Anspruchsberechtigte Personen erhalten zwei fälschungssichere Coupons für jeweils sechs Masken von ihren Krankenkassen, die in einer Apotheke eingelöst werden können. Pro eingelöstem Coupon ist ein Eigenanteil von zwei Euro zu leisten. Für die insgesamt zwölf Masken beträgt die Eigenbeteiligung also vier Euro. Die übrigen Kosten werden aus der Liquiditätsreserve des Gesundheitsfonds getragen.

Auf welchem Weg erhalten Risikopatientinnen und Risikopatienten sowie Personen über 60 Jahre vergünstigte Masken?

Personen, die Anspruch auf vergünstigte FFP2-Masken haben, erhalten von ihrer gesetzlichen oder privaten Krankenversicherung einen Brief. Dieser enthält ein Anschreiben der Bundesregierung und zwei fälschungssichere Coupons für jeweils sechs Masken. 
Die Coupons werden in drei Wellen versendet: Zuerst erhalten sie Personen ab 75 Jahren, danach Personen ab 70 Jahren sowie Menschen mit bestimmten Erkrankungen und Risikofaktoren, im dritten Versand alle Versicherten ab 60 Jahren. 
Die Krankenkassen und die privaten Krankenversicherungsunternehmen haben die bei ihnen versicherten Personen, die anspruchsberechtigt sind, ermittelt.

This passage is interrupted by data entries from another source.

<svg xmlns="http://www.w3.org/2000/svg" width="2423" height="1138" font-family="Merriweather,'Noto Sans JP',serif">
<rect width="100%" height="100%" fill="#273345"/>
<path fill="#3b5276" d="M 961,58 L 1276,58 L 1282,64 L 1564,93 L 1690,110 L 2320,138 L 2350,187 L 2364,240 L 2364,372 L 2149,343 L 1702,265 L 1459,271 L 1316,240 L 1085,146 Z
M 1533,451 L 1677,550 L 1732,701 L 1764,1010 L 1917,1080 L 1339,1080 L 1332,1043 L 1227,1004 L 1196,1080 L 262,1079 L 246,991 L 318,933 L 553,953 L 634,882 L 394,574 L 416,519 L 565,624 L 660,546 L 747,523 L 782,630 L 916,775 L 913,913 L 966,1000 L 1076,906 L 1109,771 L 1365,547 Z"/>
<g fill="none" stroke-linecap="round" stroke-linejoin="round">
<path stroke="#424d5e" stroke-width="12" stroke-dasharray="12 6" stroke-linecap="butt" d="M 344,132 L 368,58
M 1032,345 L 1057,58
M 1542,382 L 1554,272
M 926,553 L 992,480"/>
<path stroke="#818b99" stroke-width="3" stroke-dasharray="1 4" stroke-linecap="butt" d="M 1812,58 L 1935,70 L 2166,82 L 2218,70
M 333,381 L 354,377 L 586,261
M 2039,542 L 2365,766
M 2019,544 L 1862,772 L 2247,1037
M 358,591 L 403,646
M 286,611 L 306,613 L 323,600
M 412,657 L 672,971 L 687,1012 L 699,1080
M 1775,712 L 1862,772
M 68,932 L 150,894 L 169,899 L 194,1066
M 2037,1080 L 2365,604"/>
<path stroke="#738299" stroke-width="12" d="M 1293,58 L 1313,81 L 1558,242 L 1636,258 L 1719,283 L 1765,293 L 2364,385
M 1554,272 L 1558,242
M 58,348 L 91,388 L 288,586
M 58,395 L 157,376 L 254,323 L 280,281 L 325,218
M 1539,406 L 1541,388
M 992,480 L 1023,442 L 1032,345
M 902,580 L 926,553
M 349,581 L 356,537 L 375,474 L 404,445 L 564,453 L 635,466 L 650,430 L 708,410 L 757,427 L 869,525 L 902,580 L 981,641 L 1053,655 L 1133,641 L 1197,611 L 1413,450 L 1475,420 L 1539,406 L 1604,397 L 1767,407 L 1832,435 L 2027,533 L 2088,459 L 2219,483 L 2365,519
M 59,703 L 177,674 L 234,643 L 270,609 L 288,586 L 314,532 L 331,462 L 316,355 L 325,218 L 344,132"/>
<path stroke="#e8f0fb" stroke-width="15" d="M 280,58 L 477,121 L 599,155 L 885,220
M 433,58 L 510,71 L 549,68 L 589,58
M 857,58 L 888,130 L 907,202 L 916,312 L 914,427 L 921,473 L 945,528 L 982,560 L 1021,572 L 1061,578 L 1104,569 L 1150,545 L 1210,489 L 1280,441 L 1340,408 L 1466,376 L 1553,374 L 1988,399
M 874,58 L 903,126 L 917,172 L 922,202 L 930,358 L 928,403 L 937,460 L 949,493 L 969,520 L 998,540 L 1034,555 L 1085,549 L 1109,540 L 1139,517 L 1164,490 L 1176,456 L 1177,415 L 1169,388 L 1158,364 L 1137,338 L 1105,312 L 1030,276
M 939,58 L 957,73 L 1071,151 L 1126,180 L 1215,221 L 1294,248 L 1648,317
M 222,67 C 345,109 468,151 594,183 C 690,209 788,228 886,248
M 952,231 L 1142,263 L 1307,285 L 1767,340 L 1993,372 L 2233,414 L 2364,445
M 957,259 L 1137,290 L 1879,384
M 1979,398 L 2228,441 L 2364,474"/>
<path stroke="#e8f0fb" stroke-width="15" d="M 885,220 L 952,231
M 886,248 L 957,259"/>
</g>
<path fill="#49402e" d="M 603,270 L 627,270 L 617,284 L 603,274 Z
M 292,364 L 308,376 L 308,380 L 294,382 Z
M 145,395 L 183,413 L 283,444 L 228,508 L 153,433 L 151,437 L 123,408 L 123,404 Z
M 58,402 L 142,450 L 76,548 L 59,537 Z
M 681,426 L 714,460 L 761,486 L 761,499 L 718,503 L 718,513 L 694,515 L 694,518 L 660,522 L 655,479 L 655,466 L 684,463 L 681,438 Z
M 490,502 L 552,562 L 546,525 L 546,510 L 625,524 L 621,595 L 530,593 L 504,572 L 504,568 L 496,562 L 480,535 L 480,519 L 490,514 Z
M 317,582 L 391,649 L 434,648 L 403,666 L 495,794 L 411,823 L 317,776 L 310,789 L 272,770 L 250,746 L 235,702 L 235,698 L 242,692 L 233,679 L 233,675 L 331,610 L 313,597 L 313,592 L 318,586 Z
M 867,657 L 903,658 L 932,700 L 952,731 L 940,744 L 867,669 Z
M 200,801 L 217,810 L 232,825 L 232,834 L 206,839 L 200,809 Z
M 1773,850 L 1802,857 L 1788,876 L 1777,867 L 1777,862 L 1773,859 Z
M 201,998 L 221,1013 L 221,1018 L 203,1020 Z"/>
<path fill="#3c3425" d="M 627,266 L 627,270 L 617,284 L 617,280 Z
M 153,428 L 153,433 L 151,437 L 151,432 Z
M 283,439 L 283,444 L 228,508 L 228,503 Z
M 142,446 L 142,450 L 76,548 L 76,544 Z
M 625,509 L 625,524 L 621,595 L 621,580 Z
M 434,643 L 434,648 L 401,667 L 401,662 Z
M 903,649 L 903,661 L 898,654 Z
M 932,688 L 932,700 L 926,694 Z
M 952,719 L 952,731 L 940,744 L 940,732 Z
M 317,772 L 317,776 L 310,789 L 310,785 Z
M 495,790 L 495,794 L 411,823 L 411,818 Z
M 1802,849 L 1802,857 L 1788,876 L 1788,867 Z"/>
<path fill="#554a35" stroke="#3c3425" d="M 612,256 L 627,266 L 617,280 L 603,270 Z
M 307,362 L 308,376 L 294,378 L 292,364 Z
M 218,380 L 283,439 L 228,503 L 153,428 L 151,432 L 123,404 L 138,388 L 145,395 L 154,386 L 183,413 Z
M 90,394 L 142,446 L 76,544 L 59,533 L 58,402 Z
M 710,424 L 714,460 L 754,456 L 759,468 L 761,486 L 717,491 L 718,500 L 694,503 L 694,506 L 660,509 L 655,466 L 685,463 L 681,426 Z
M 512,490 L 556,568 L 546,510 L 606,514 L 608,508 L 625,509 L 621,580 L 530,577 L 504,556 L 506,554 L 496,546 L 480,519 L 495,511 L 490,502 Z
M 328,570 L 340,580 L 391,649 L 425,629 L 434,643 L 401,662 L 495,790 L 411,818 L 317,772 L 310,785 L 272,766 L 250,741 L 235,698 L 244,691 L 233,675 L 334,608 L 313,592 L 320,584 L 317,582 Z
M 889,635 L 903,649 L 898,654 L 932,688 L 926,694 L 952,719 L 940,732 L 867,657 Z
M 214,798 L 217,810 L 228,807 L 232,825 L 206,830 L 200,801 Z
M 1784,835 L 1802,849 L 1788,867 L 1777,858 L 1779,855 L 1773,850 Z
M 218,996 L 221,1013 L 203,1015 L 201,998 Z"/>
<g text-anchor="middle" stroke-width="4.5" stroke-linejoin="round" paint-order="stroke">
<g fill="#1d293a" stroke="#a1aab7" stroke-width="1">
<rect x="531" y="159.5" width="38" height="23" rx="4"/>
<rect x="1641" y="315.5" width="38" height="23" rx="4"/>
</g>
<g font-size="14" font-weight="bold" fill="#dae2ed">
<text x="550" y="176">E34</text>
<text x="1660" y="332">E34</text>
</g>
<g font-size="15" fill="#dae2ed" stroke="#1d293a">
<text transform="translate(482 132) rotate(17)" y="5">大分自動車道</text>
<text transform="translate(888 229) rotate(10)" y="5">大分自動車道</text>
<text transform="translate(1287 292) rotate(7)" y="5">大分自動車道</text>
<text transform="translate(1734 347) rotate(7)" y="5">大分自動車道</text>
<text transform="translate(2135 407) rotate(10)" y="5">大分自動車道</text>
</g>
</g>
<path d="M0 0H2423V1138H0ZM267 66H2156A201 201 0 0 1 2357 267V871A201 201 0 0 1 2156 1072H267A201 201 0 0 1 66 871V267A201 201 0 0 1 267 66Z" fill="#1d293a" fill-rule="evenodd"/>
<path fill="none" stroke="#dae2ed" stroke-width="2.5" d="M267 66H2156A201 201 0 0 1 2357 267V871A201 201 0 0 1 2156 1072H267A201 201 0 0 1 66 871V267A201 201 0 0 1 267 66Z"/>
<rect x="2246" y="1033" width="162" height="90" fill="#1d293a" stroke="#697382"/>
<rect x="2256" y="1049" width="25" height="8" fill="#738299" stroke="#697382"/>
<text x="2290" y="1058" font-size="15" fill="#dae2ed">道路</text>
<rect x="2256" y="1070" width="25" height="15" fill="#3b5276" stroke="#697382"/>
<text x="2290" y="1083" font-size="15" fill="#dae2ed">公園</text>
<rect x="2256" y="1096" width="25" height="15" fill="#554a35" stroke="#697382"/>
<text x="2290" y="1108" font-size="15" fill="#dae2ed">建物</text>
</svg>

Grundlage hierfür waren die bei ihnen bis zum 15. Dezember 2020 vorliegenden Daten – sowohl hinsichtlich Alter als auch Vorerkrankung.
Detailfragen müssen daher an die Krankenkasse oder Krankenversicherung, bei der ein Anspruchsberechtigter versichert ist, gerichtet werden.

Eine Übersicht über die Hotlines der gesetzlichen Krankenversicherungen bietet der GKV-Spitzenverband.

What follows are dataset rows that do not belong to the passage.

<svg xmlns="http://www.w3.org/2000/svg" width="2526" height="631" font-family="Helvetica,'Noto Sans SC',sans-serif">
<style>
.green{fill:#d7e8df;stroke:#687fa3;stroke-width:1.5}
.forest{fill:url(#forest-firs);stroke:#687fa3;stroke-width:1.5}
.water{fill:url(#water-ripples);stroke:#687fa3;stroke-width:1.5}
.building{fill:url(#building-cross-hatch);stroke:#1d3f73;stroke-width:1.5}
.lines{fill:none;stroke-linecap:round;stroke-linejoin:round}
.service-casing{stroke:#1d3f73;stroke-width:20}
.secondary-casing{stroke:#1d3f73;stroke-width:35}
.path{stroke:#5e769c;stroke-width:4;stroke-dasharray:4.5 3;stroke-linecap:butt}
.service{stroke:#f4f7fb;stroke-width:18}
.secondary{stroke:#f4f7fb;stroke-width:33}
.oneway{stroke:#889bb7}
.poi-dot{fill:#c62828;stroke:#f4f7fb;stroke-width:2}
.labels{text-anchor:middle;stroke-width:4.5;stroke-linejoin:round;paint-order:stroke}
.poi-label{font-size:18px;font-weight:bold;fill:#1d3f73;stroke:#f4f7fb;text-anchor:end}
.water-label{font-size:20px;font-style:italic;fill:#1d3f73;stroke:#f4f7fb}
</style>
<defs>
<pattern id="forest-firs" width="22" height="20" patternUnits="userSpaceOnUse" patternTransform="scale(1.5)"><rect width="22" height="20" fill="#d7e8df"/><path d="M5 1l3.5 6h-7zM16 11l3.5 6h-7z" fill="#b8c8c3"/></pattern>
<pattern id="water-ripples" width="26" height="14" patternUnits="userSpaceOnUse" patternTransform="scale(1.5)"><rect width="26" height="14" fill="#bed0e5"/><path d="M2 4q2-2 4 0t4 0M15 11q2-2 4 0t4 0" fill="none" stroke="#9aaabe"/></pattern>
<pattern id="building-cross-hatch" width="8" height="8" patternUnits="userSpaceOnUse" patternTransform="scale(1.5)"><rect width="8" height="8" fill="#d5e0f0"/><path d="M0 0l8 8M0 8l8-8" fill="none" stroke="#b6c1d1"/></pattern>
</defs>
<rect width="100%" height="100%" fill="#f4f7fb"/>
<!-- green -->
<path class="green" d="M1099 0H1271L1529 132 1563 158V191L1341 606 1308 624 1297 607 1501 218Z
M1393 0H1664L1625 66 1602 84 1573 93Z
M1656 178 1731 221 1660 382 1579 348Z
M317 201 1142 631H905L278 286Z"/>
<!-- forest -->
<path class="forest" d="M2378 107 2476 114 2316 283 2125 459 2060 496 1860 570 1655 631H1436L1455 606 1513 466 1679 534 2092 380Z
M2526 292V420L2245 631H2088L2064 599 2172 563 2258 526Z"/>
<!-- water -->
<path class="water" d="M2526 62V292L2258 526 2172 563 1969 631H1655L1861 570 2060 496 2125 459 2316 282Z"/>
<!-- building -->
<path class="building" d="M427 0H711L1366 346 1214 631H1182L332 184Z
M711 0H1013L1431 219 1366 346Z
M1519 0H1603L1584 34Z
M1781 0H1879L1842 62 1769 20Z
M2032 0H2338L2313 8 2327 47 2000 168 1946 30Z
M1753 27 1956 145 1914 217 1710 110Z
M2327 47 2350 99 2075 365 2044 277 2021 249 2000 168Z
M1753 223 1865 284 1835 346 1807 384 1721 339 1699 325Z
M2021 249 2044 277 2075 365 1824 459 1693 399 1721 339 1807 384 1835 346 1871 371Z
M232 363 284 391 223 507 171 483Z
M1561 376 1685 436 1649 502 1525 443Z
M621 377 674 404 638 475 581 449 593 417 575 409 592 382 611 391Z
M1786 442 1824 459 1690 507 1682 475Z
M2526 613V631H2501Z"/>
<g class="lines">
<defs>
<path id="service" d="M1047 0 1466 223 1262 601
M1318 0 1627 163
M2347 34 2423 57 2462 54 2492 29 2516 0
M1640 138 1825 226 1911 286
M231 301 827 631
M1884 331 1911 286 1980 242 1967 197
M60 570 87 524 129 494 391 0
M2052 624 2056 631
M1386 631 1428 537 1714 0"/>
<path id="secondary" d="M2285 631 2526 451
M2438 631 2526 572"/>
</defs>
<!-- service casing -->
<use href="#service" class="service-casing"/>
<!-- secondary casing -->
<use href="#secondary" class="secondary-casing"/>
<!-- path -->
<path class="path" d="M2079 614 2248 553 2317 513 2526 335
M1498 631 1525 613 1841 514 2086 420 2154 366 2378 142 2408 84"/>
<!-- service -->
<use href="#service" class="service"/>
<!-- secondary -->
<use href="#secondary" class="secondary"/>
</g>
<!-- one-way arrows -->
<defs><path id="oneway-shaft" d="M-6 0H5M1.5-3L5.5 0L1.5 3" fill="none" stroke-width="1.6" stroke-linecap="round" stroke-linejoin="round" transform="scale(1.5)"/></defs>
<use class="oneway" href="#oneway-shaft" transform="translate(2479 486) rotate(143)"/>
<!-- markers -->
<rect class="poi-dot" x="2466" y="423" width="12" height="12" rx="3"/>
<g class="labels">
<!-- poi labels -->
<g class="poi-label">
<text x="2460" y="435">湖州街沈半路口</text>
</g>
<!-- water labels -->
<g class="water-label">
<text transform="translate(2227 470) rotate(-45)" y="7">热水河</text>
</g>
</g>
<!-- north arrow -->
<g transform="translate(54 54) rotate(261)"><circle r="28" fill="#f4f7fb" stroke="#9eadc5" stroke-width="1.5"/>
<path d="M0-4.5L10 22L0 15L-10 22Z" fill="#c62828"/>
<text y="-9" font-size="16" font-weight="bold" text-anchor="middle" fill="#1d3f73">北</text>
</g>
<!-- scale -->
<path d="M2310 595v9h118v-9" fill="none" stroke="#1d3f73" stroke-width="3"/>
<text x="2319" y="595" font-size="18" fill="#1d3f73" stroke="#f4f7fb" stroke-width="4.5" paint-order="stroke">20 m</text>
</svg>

Gibt es kostenlose FFP2-Masken für Hilfsbedürftige?

Zusätzliche Kosten für Schutzmasken können Menschen, die Leistungen der Grundsicherung für Arbeitsuchende beziehen, vor besondere Herausforderungen stellen. Viele haben keine Reserven, um sich mit medizinischen Masken einzudecken. Schutz in der Pandemie darf aber keine Frage des Geldbeutels sein. 
Die Bundesregierung hat daher entschieden, dass Menschen, die Arbeitslosengeld II beziehen und mit ihnen in einer Bedarfsgemeinschaft leben, zehn FFP2-Schutzmasken (oder vergleichbare) zur Verfügung gestellt werden. Dafür werden 50 Millionen Schutzmasken zur Verfügung gestellt. Die Coronavirus-Schutzmasken-Verordnung wurde entsprechend erweitert. Sie ist am 6. Februar 2021 in Kraft getreten, die einmalige Abholung der Schutzmasken ist bis einschließlich 6. März 2021 in jeder Apotheke möglich.

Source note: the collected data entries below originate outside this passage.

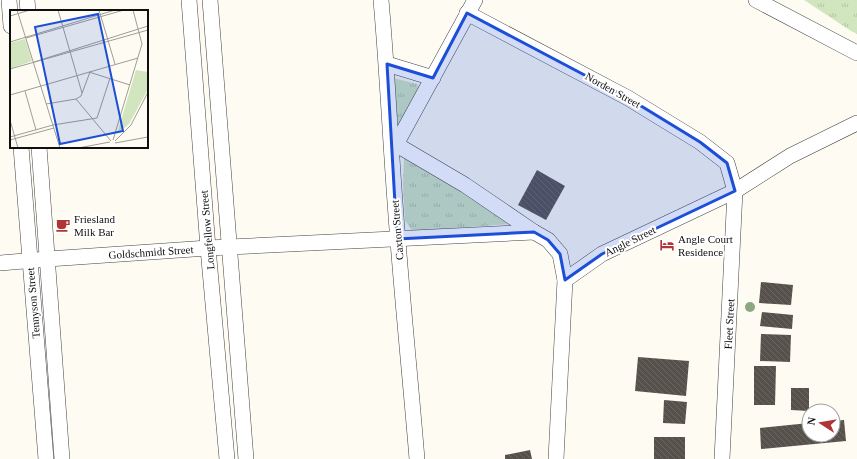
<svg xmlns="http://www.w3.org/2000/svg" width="857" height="459" font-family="Georgia,serif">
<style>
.grass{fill:url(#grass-tufts)}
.building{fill:url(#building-back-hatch)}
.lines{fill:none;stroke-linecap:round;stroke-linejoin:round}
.minor-casing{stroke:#424242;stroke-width:16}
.minor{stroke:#fff;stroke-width:15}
.tree{fill:#8ca781}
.marked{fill:#1d4ed8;fill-opacity:0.2;stroke:#1d4ed8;stroke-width:3;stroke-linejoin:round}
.labels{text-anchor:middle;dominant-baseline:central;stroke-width:4;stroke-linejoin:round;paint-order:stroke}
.street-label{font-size:11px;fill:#0f0f0f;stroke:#fff}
.poi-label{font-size:11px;fill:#0f0f0f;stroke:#fff;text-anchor:start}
.inset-road{fill:none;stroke:#9e9d97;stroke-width:1}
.view{fill:#1d4ed8;fill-opacity:0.15;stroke:#1d4ed8;stroke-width:2}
.inset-edge{fill:none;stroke:#0f0f0f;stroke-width:2}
</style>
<defs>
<pattern id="grass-tufts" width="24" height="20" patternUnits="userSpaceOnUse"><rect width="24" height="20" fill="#d1e5bf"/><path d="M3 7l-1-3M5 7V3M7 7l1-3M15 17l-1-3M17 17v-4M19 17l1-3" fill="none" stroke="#b2c3a3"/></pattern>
<pattern id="building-back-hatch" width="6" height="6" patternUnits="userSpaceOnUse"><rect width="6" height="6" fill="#57514c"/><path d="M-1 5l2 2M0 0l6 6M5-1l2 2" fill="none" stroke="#6a6561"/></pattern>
</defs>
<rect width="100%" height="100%" fill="#fefcf2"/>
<!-- grass -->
<g class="grass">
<path d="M804 0H857V34L851 31Z"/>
<path d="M393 78 417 84 421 91 398 127Z"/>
<path d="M404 158 513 221 510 224 412 231 405 220 403 186Z"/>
</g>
<!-- building -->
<g class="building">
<path d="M537 170 565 186 546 220 518 205Z"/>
<path d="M761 282 793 285 791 305 759 303Z"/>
<path d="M762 312 793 315 792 329 760 326Z"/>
<path d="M761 334 791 335 790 362 760 361Z"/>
<path d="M638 357 689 361 686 396 635 391Z"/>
<path d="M754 366H776L775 405H754Z"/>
<path d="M791 388H809V411L791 410Z"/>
<path d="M664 400 687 402 685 424 663 423Z"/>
<path d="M844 420 846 441 761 449 760 428 809 423V435H833V421Z"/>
<rect x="654" y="437" width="31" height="22"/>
<path d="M530 450 532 459H505V455Z"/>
</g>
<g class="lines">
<defs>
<g id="minor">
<path d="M9 0 11 26"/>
<path d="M27 0 28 11"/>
<path d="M189 0 208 248 227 459"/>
<path d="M210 0 246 459"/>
<path d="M381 0C387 67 390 135 395 202 401 288 410 374 417 459"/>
<path d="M756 0 857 53"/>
<path d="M467 13 628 98 700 142 727 163 735 191 722 459"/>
<path d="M387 64 433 78"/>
<path d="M397 145 465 185 534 232 548 240 560 254 565 280"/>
<path d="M21 147 46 459"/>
<path d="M39 147 62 459"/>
<path d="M392 152 475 0"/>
<path d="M0 263 48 259 208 248 534 232"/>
<path d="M556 459 565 280 602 254 735 191 790 156 857 123"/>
</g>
</defs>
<!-- minor casing -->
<use href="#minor" class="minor-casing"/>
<!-- minor -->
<use href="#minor" class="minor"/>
</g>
<!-- trees -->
<circle class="tree" cx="750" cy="307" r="5"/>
<!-- marked area -->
<path class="marked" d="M467 13 628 98 700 142 727 163 735 191 602 254 565 280 560 254 548 240 534 232 397 239 387 64 433 78Z"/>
<!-- icons -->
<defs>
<symbol id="cafe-bare" viewBox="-9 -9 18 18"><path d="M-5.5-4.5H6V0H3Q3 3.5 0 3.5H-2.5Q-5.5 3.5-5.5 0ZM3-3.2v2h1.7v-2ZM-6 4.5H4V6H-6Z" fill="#b23535" stroke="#fff" stroke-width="2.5" paint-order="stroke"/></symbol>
<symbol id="hotel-bare" viewBox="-9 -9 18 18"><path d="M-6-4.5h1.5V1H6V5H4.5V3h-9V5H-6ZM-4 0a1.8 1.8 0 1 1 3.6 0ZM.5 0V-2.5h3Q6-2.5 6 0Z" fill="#b23535" stroke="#fff" stroke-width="2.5" paint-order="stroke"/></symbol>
</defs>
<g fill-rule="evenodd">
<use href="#cafe-bare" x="53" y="215" width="20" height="20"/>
<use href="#hotel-bare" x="657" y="235" width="20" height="20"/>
</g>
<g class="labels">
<!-- street labels -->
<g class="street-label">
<text transform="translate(613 90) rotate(29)">Norden Street</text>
<text transform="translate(207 230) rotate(-95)">Longfellow Street</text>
<text transform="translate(397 230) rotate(-95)">Caxton Street</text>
<text transform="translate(630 241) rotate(-26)">Angle Street</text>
<text transform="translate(151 252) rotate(-4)">Goldschmidt Street</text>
<text transform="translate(33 303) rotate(-95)">Tennyson Street</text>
<text transform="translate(729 324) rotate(-87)">Fleet Street</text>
</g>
<!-- poi labels -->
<g class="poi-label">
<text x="74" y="219">Friesland<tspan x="74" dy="13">Milk Bar</tspan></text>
<text x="678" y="239">Angle Court<tspan x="678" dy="13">Residence</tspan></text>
</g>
</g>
<!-- overview -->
<g transform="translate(10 10)">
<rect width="138" height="138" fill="#fefcf2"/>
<path d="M15 29 22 51 0 59V33ZM126 60 138 62V79L119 114 107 124Z" fill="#d1e5bf"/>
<path class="inset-road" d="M7 0 50 138M48 0 72 83M89 0 105 54M0 6 20 0M16 28 114 0M0 32 105 0M24 52 138 16M0 59 138 20M79 62 120 75M15 81 26 120M0 85 128 48M66 89 71 86 80 62M36 94 66 89 101 131M0 110 8 138M0 127 43 115 87 108 100 68M0 130 44 118M103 130 132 34 123 0M105 131 121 115 138 82M105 133 138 127M68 138 100 132"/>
<path class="view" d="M88 4 113 121 50 134 25 17Z"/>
<rect width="138" height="138" class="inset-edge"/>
</g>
<!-- north arrow -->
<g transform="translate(821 423) rotate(282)"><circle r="19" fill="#ffffff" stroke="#9f9f9f"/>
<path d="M0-3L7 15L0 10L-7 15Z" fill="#b23535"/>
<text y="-6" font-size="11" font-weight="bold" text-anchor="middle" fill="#0f0f0f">N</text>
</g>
</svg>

Auf welchem Weg erhalten hilfsbedürftige Personen kostenlose FFP-2-Masken?

Menschen, die Leistungen der Grundsicherung für Arbeitsuchende beziehen, werden durch ihre Krankenkasse bzw. -versicherung per Schreiben über ihren Anspruch informiert. Bei Vorlage des Schreibens und eines Lichtbildausweises erhalten sie ihre Masken in einer Apotheke. Eine Eigenbeteiligung ist in diesem Fall nicht vorgesehen, den Betroffenen entstehen keine Kosten.
Eine zeitnahe Umsetzung stellt für die Krankenkassen und -versicherungen eine gewaltige Aufgabe dar. Die Bundesregierung ist ihnen dafür sehr dankbar.